Demoler el edificio de Calvo Sotelo costaría 400.000 euros

Xosé Ramón Penoucos Blanco
x. r. penoucos SARRIA / LA VOZ

LUGO

La operación es compleja y tiene que hacerse a mano

07 abr 2011 . Actualizado a las 06:00 h.

La posible demolición del edificio de 24 viviendas y varios locales comerciales del número 70 de Calvo Sotelo y 58 de Matías López de Sarria costaría cerca de 400.000 euros.

En el caso de que se llevara a cabo el derribo, para lo que en todo caso transcurrirán varios meses por temas burocráticos, el Concello tendría que asumir el coste del proyecto y de los trabajos para repercutírselo a continuación a los responsables de haber cometido la ilegalidad.

El principal motivo del encarecimiento de este trabajo se debe a que resulta imposible colocar una máquina de grandes dimensiones, similar a la que se está utilizando actualmente para derribar el Londres y el Cristal, y por lo tanto los operarios tendrían que hacer su labor de manera manual.

El inconveniente principal es que el edificio está rodeado por otros que podían sufrir daños si no se hacen las tareas de derribo con sumo cuidado.

El primer paso sería colocar un completo entramado de andamios y protecciones para evitar que los cascotes que se desprendan puedan ocasionar daños en los edificios colindantes o caigan a la calle y puedan lesionar a los transeúntes.

La operación comenzaría desde el último piso hasta terminar por los sótanos y supondría el trabajo de un amplio equipo de operarios durante unos cinco meses.

Las labores de desescombro también se ralentizarían de manera considerable debido a la ley de residuos que obliga a separar todos los materiales para su posterior reciclaje.

Una vez separados los materiales es preciso tratarlos por un gestor autorizado. El más cercano a Sarria está en Lugo, por lo que el transporte por carretera de numerosos camiones también supone un gasto elevado.

El primer paso sería redactar un proyecto para hacer la obra, lo que supondrá varios meses de demora en los que los propietarios y el Concello buscarán una salida al conflicto.

--*--

Tarea asignada A: ¿Cómo resumirías en dos oraciones la noticia sobre la demolición del edificio de Calvo Sotelo?
Tarea asignada B: Transcribe de la noticia el fragmento que empieza en "La posible demolición" y termina en "con sumo cuidado.".

--*--

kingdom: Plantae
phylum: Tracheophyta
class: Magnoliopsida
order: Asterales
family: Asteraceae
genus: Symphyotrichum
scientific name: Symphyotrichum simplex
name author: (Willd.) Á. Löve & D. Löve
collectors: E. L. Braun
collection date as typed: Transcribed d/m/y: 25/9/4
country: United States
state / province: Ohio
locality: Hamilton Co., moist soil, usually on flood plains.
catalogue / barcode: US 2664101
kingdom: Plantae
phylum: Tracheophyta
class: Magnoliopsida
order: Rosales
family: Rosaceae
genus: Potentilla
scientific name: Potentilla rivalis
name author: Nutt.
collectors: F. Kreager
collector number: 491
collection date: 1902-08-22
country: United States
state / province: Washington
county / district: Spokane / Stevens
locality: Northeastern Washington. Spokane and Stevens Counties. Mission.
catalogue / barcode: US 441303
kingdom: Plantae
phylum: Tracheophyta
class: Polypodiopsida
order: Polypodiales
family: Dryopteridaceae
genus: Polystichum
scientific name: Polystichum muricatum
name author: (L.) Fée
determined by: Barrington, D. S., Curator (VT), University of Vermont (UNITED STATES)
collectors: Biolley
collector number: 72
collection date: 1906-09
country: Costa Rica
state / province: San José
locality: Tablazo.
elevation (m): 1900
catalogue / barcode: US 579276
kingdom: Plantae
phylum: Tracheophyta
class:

--*--

Solución propuesta A: Derribar el edificio de 24 viviendas y varios locales comerciales del número 70 de Calvo Sotelo y 58 de Matías López de Sarria costaría cerca de 400.000 euros, que el Concello adelantaría para repercutírselos después a los responsables de la ilegalidad. El trabajo se encarece porque no se puede colocar una máquina grande y habría que hacerlo a mano durante unos cinco meses, y el desescombro se ralentizaría porque la ley de residuos obliga a separar los materiales para su reciclaje.

Solución propuesta B:
La posible demolición del edificio de 24 viviendas y varios locales comerciales del número 70 de Calvo Sotelo y 58 de Matías López de Sarria costaría cerca de 400.000 euros.

En el caso de que se llevara a cabo el derribo, para lo que en todo caso transcurrirán varios meses por temas burocráticos, el Concello tendría que asumir el coste del proyecto y de los trabajos para repercutírselo a continuación a los responsables de haber cometido la ilegalidad.

El principal motivo del encarecimiento de este trabajo se debe a que resulta imposible colocar una máquina de grandes dimensiones, similar a la que se está utilizando actualmente para derribar el Londres y el Cristal, y por lo tanto los operarios tendrían que hacer su labor de manera manual.

El inconveniente principal es que el edificio está rodeado por otros que podían sufrir daños si no se hacen las tareas de derribo con sumo cuidado.